━━ Data section ━━

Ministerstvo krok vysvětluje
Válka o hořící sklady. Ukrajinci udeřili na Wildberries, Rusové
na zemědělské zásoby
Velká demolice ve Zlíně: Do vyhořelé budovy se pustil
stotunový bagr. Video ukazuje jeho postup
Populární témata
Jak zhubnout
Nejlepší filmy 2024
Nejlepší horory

━━━

> [Your task] Swap "Nejlepší" for "Nejoblíbenější" throughout the data above. Keep everything else unchanged.

> [Output of the task]
Ministerstvo krok vysvětluje
Válka o hořící sklady. Ukrajinci udeřili na Wildberries, Rusové
na zemědělské zásoby
Velká demolice ve Zlíně: Do vyhořelé budovy se pustil
stotunový bagr. Video ukazuje jeho postup
Populární témata
Jak zhubnout
Nejoblíbenější filmy 2024
Nejoblíbenější horory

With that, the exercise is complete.